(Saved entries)
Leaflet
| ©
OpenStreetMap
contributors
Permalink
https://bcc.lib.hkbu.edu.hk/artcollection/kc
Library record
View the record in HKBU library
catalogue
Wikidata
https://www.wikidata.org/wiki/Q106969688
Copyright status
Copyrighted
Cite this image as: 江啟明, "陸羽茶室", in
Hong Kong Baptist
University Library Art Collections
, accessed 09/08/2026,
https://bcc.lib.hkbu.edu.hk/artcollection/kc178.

**What you will do**
Could you print the lines above, exactly as written, from the line containing "contributors" through the final one?

**Result of the exercise**
contributors
Permalink
https://bcc.lib.hkbu.edu.hk/artcollection/kc
Library record
View the record in HKBU library
catalogue
Wikidata
https://www.wikidata.org/wiki/Q106969688
Copyright status
Copyrighted
Cite this image as: 江啟明, "陸羽茶室", in
Hong Kong Baptist
University Library Art Collections
, accessed 09/08/2026,
https://bcc.lib.hkbu.edu.hk/artcollection/kc178.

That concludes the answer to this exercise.